The solution to the silence of god and the terror of death is love, or sex, whichever you can manage.

The problem with this movie is the jokes. They're just not funny. They are either throw-away quips that are only funny on paper, like when Larry gets a panic attack and Evan Rachel Wood turns on the television to calm him.
"I saw the abyss," Larry says.
"Don't worry, we'll watch something else."
Whereas the other jokes get hit repeatedly on the head with a dead fish.

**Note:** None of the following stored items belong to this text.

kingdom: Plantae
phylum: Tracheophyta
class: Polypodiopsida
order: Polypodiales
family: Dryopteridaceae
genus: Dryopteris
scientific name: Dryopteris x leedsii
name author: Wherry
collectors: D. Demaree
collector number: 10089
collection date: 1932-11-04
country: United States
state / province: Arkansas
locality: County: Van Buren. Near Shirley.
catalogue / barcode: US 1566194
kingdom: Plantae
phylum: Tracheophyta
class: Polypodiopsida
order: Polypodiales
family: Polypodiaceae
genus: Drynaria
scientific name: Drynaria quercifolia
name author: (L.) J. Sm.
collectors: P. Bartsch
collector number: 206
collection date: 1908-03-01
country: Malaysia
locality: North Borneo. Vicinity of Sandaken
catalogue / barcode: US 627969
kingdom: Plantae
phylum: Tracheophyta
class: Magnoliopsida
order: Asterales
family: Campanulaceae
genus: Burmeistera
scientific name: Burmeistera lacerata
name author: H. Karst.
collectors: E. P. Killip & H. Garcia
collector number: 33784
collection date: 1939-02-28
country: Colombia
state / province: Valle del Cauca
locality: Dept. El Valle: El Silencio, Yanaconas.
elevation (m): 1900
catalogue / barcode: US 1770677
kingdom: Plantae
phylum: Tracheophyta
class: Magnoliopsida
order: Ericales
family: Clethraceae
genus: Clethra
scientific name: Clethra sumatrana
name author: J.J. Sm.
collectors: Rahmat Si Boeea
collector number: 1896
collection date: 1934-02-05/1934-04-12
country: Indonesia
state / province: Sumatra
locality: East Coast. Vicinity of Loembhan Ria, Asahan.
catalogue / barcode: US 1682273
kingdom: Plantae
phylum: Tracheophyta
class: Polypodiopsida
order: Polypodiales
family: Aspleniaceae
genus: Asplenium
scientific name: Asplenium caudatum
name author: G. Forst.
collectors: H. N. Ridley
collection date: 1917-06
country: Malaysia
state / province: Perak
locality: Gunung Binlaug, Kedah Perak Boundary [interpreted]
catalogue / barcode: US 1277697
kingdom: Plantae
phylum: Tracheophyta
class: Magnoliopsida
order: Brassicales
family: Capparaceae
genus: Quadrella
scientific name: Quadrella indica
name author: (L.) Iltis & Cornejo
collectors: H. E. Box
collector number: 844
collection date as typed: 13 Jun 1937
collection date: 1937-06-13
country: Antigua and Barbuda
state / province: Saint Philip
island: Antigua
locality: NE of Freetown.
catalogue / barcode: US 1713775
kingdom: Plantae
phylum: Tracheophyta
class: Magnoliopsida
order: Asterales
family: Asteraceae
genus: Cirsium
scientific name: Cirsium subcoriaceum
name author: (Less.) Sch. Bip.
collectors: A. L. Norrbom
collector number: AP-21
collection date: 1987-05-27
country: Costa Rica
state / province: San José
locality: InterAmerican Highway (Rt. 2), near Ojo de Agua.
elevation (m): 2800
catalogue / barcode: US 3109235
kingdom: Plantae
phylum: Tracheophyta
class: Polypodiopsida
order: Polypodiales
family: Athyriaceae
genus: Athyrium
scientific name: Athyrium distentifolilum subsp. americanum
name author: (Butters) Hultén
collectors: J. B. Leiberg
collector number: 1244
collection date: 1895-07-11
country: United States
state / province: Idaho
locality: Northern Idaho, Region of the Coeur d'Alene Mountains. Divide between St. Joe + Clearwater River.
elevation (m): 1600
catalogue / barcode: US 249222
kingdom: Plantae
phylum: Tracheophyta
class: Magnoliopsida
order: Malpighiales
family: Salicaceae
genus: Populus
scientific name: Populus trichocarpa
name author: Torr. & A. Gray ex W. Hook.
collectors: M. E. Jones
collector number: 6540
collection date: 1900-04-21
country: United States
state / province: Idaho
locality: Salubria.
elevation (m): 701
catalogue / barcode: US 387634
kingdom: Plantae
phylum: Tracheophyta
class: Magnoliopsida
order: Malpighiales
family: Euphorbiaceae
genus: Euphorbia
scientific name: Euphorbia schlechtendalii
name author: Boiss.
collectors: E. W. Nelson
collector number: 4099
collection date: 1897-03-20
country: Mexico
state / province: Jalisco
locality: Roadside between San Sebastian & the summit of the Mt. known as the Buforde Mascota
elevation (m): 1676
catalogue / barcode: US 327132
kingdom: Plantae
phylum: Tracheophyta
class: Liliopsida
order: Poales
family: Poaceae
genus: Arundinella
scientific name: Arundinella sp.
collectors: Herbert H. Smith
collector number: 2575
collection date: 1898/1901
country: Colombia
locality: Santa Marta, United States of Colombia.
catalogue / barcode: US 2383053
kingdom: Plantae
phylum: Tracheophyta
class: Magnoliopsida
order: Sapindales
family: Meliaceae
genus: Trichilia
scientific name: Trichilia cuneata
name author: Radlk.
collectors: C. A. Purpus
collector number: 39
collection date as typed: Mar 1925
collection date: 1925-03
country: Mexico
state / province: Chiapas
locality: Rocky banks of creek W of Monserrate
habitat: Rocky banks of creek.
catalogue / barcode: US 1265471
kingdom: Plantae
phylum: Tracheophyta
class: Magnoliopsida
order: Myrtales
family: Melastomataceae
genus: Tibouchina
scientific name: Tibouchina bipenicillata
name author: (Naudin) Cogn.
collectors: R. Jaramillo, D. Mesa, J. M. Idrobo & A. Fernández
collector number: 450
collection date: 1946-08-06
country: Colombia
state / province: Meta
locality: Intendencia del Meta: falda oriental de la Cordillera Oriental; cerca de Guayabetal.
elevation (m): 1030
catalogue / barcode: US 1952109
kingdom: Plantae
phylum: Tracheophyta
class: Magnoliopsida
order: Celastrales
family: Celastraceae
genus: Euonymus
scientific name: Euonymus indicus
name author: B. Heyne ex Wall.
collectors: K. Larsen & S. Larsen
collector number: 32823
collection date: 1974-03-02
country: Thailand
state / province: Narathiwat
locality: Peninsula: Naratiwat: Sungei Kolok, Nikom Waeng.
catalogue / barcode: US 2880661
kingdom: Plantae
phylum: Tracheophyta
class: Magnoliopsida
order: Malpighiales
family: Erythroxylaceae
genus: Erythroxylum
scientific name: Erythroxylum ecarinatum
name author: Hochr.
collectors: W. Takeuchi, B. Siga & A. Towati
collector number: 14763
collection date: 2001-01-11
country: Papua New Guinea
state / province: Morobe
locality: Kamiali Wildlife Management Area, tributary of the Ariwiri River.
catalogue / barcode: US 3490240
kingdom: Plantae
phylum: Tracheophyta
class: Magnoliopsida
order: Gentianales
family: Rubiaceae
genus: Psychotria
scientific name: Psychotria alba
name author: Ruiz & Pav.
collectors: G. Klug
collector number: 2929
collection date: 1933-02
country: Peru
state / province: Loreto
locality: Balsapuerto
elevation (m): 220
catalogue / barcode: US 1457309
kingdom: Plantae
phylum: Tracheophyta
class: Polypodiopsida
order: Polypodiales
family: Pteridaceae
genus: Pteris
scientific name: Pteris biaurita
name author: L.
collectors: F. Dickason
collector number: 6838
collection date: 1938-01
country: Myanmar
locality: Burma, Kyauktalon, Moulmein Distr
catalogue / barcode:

This isn't my favorite movie of Woody Allen's. Usually when he returns to older material it is during a period of stagnation. But he'd just been putting out some really mature and worthwhile movies. So it's suprising this vehicle originally written for Zero Mostel flopped so badly.

Thursday, April 14, 2011

Vicky Cristina Barcelona

Vicky has normal values, Cristina pursues the alternative lifestyle and Barcelona is the place that offers the opportunity to remain exactly the same.

"[Cristina's] contempt for normal values is boring and cliche," Vicky's husband says. But it is he who is boring, talking trivially over the beautiful Spanish guitar.

It's ironic that Woody Allen uses a narrator who just sounds like he is saying: "Blah blah blah." I mean, why was it necessary for him to narrate that they walked around taking photographs, when it is clearly depicted by the scene? The use of narration was over-bearing and might have been the things keeping me from truly enjoying the film.

It's ambivalent what the moral is supposed to be. I'm tempted to say "whatever works" because it's a line from not just this movie but a couple of Woody Allen's others. But what is working in this movie? Does it mean whatever is working in this particular moment? Ignoring the inevitable ruin that is being driven towards? Because none of the relationships that arose were really working or could have worked for a prolonged period. And so everyone just goes back to status quo. Maybe that is what works. Some people live according to social structures, some pursue romantic passion and others are chronically dissatisfied no matter what they try.

"We are alive," Javier Bardem says, which seems to be the only common bond. Life is too short to worry about how other people choose to pursue happiness. It is too fraught with pain and the fear of death. This moment is the one in which we live. And yet most of us are too scared to be alive in that moment.